In questi due viaggi ha trovato alimento e vigore il mio amore per questo straordinario Paese e per la sua gente, un amore nato, come per tanti europei, sugli schermi cinematografici e sulle pagine dei libri di narrazione e poesia, ma che necessitava di un riscontro "reale", e lo ha avuto. Rafforzandone, non diminuendone, il mito. Il mio personale Sogno Americano.
Che ora, come in un brutto risveglio, si infrange e si spezza, lasciandomi scossa e angosciata.
Certo ora, un Paese che ha espresso una tale Leadership, in cui milioni di individui si rispecchiano con gioia nella spregevolezza di questo loro capo, non può più rappresentare per me un, anche lontano, obbiettivo, una speranza o un progetto di vita. Anche perché mi devo impegnare qui e ora a far sì che qualcosa di simile non accada anche da noi, in Europa. E poi ora i miei sogni hanno altre mete, ormai, spero di raggiungere chi amo in Irlanda, e ripartire da lì...
Il "mio" personalissimo Sogno Americano pare dunque naufragato.
Ma, in generale, storicamente, è questa la fine del Sogno Americano, così come lo abbiamo vissuto in questi decenni?
Se è così, è, come dico nel titolo, una fine davvero miserabile.

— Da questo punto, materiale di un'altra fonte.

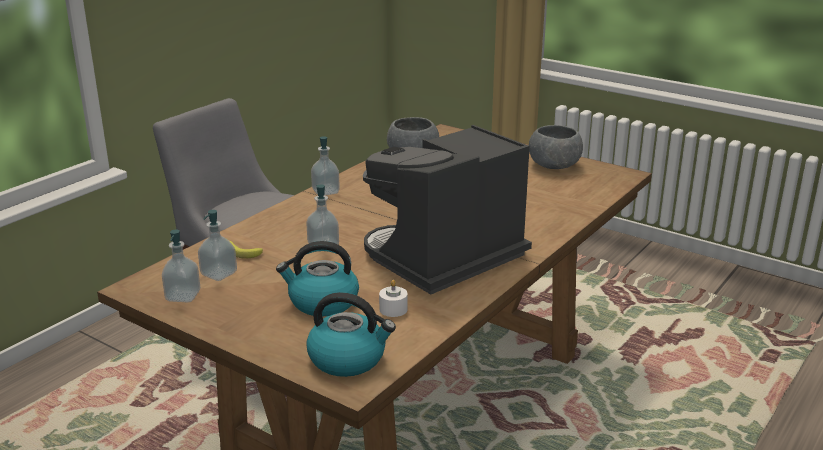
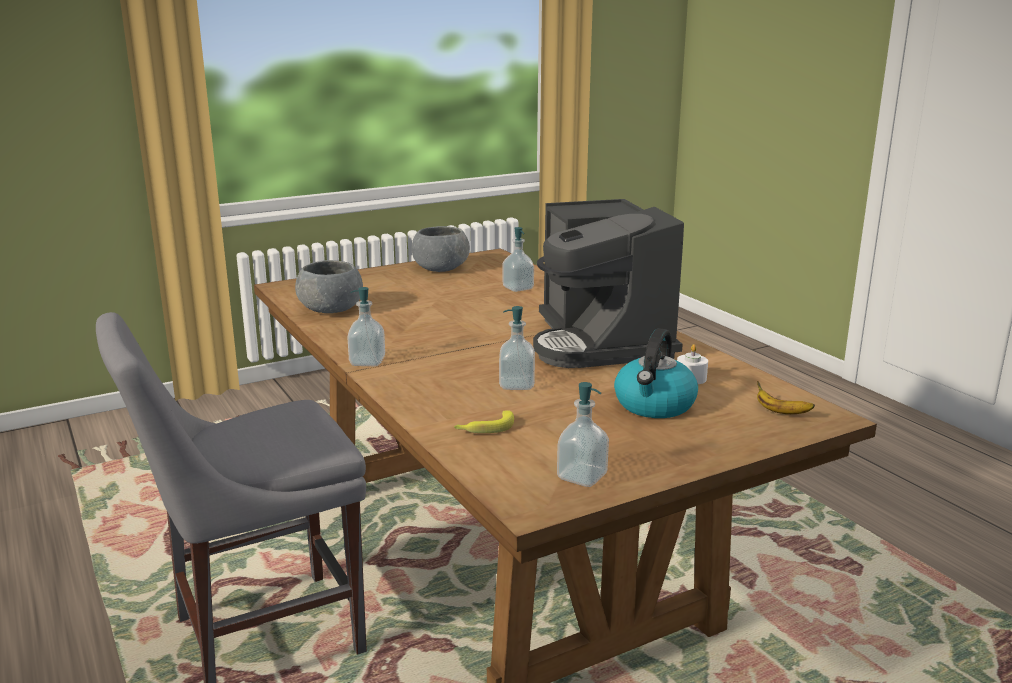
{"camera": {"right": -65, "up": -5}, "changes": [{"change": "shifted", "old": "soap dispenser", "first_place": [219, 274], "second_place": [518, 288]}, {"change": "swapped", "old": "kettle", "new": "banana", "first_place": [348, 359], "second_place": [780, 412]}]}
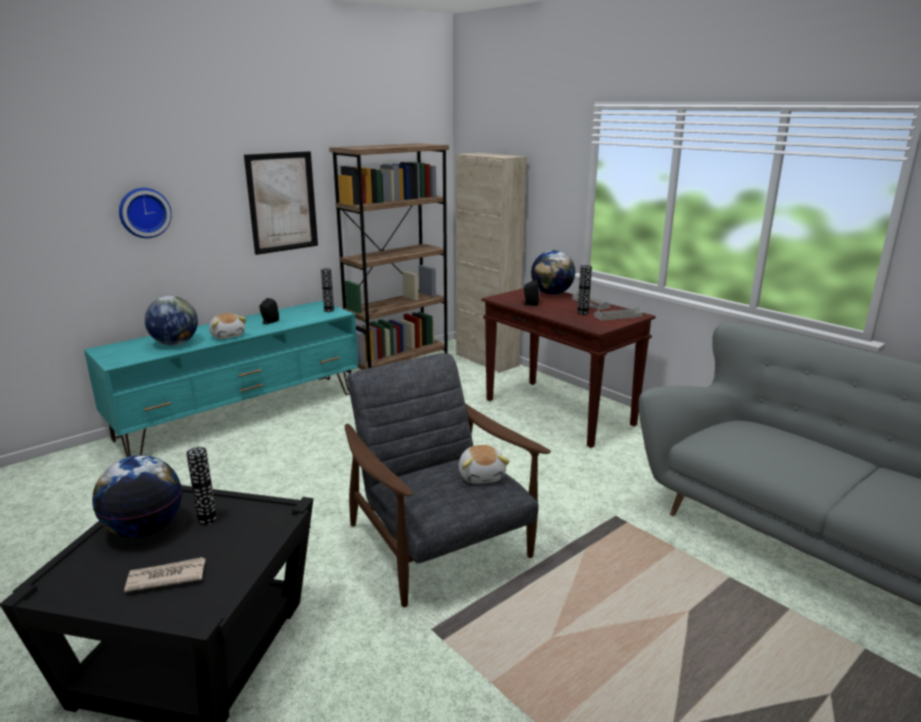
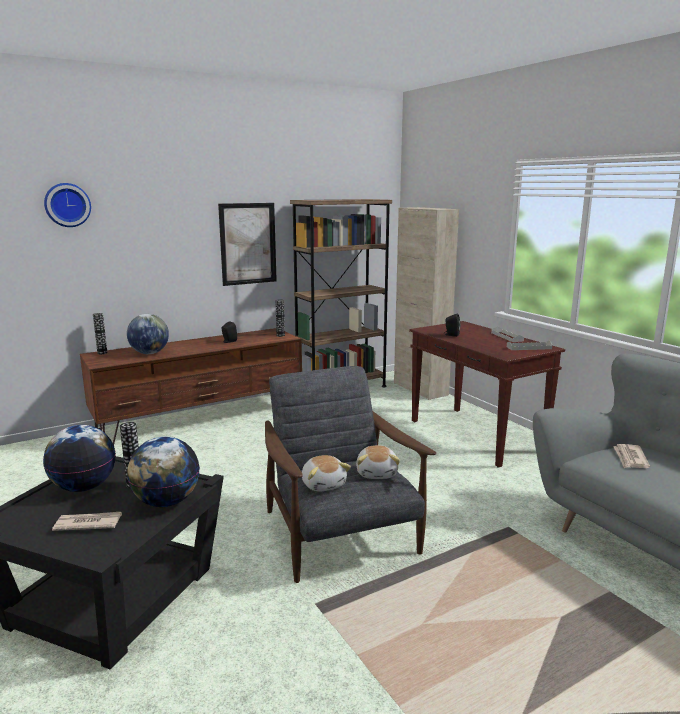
{"camera": {"right": 10, "up": -5}, "changes": [{"change": "shifted", "old": "wall clock", "first_place": [144, 212], "second_place": [67, 205]}, {"change": "shifted", "old": "globe", "first_place": [551, 293], "second_place": [166, 502]}, {"change": "shifted", "old": "vase", "first_place": [582, 313], "second_place": [102, 353]}, {"change": "repainted", "old": "tv stand in turquoise", "new": "tv stand in brown", "first_place": [242, 414], "second_place": [201, 418]}, {"change": "shifted", "old": "plush toy", "first_place": [228, 335], "second_place": [324, 484]}, {"change": "new", "new": "newspaper", "second_place": [630, 458]}]}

E forse definitiva.
Con profonda amarezza
Marianna Piani
Ringrazio le amiche e gli amici che mi hanno atteso in queste lunghe settimane di assenza forzata, e che mi hanno fatto giungere messaggi spesso preoccupati e dolcissimi. Non so ancora se e con che tempi riuscirò a riprendere del tutto i contatti, la mia attività di scrittura in modo continuativo, o almeno con una certa regolarità, ma cercherò, ora che ho rimesso finalmente le mani sulla tastiera, di rispondere a tutti, a ciascuno di voi personalmente, per quanto le mie forze me lo consentiranno.
Con amore, sempre
Marianna
Bentornata Marianna.Questa la prima cosa.Ho letto con attenzione e condivido ogni tua parola sulla parabola discendente che questa grande democrazia occidentale sta percorrendo.I passi a ritroso sono sempre preoccupanti si rischia di ripetere gli stessi rovinosi errori.Ci aspettano quattro lunghi anni di oblio intellettuale e politico.Occasione persa e malamente.Ciao,Rossella.